Search code examples
pythonpython-polars

Concatenate polars dataframe with columns of dtype ENUM


Consider having two pl.DataFrames with identical schema. One of the columns has dtype=pl.Enum.

import polars as pl

enum_col1 = pl.Enum(["type1"])
enum_col2 = pl.Enum(["type2"])
df1 = pl.DataFrame(
    {"enum_col": "type1", "value": 10},
    schema={"enum_col": enum_col1, "value": pl.Int64},
)
df2 = pl.DataFrame(
    {"enum_col": "type2", "value": 200},
    schema={"enum_col": enum_col2, "value": pl.Int64},
)

print(df1)
print(df2)

shape: (1, 2)
┌──────────┬───────┐
│ enum_col ┆ value │
│ ---      ┆ ---   │
│ enum     ┆ i64   │
╞══════════╪═══════╡
│ type1    ┆ 10    │
└──────────┴───────┘
shape: (1, 2)
┌──────────┬───────┐
│ enum_col ┆ value │
│ ---      ┆ ---   │
│ enum     ┆ i64   │
╞══════════╪═══════╡
│ type2    ┆ 200   │
└──────────┴───────┘

If I try to do a simple pl.concat([df1, df2]), I get the following error:

polars.exceptions.SchemaError: type Enum(Some(local), Physical) is incompatible with expected type Enum(Some(local), Physical)

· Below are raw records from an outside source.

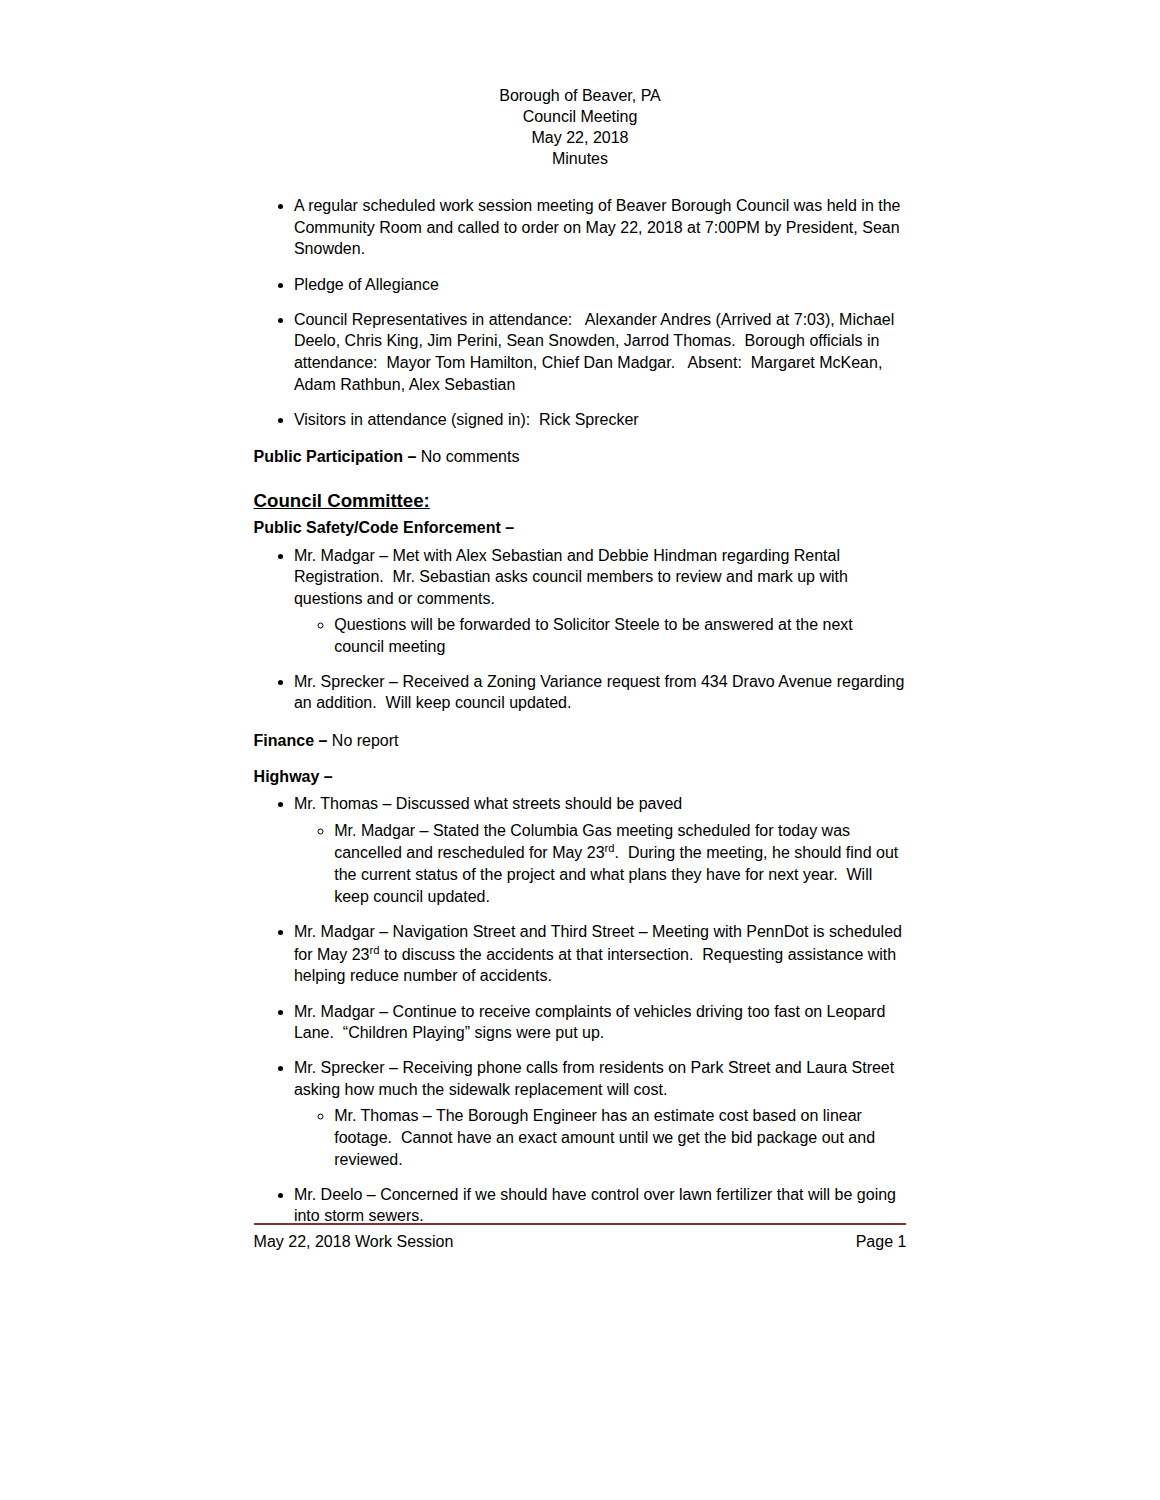Borough of Beaver, PA
Council Meeting
May 22, 2018
Minutes
A regular scheduled work session meeting of Beaver Borough Council was held in the Community Room and called to order on May 22, 2018 at 7:00PM by President, Sean Snowden.
Pledge of Allegiance
Council Representatives in attendance: Alexander Andres (Arrived at 7:03), Michael Deelo, Chris King, Jim Perini, Sean Snowden, Jarrod Thomas. Borough officials in attendance: Mayor Tom Hamilton, Chief Dan Madgar. Absent: Margaret McKean, Adam Rathbun, Alex Sebastian
Visitors in attendance (signed in): Rick Sprecker
Public Participation – No comments
Council Committee:
Public Safety/Code Enforcement –
Mr. Madgar – Met with Alex Sebastian and Debbie Hindman regarding Rental Registration. Mr. Sebastian asks council members to review and mark up with questions and or comments.
Questions will be forwarded to Solicitor Steele to be answered at the next council meeting
Mr. Sprecker – Received a Zoning Variance request from 434 Dravo Avenue regarding an addition. Will keep council updated.
Finance – No report
Highway –
Mr. Thomas – Discussed what streets should be paved
Mr. Madgar – Stated the Columbia Gas meeting scheduled for today was cancelled and rescheduled for May 23rd. During the meeting, he should find out the current status of the project and what plans they have for next year. Will keep council updated.
Mr. Madgar – Navigation Street and Third Street – Meeting with PennDot is scheduled for May 23rd to discuss the accidents at that intersection. Requesting assistance with helping reduce number of accidents.
Mr. Madgar – Continue to receive complaints of vehicles driving too fast on Leopard Lane. “Children Playing” signs were put up.
Mr. Sprecker – Receiving phone calls from residents on Park Street and Laura Street asking how much the sidewalk replacement will cost.
Mr. Thomas – The Borough Engineer has an estimate cost based on linear footage. Cannot have an exact amount until we get the bid package out and reviewed.
Mr. Deelo – Concerned if we should have control over lawn fertilizer that will be going into storm sewers.
May 22, 2018 Work Session Page 1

You can get around this issue by "enlarging" the enums like this:

pl.concat(
    [
        df1.with_columns(pl.col("enum_col").cast(pl.Enum(["type1", "type2"]))),
        df2.with_columns(pl.col("enum_col").cast(pl.Enum(["type1", "type2"]))),
    ]
)

shape: (2, 2)
┌──────────┬───────┐
│ enum_col ┆ value │
│ ---      ┆ ---   │
│ enum     ┆ i64   │
╞══════════╪═══════╡
│ type1    ┆ 10    │
│ type2    ┆ 200   │
└──────────┴───────┘

I guess, there is a more pythonic way to do this?


Solution

  • you can cast enum_col to combined enum type:

    enum_col = enum_col1 | enum_col2
    
    pl.concat(
        df.with_columns(pl.col.enum_col.cast(enum_col)) for df in [df1, df2]
    )
    
    shape: (2, 2)
    ┌──────────┬───────┐
    │ enum_col ┆ value │
    │ ---      ┆ ---   │
    │ enum     ┆ i64   │
    ╞══════════╪═══════╡
    │ type1    ┆ 10    │
    │ type2    ┆ 200   │
    └──────────┴───────┘
    

    You can also create new enum_col dynamically, for example:

    from functools import reduce
    
    enum_col = reduce(lambda x,y: x | y, [df.schema["enum_col"] for df in [df1, df2]])
    
    Enum(categories=['type1', 'type2'])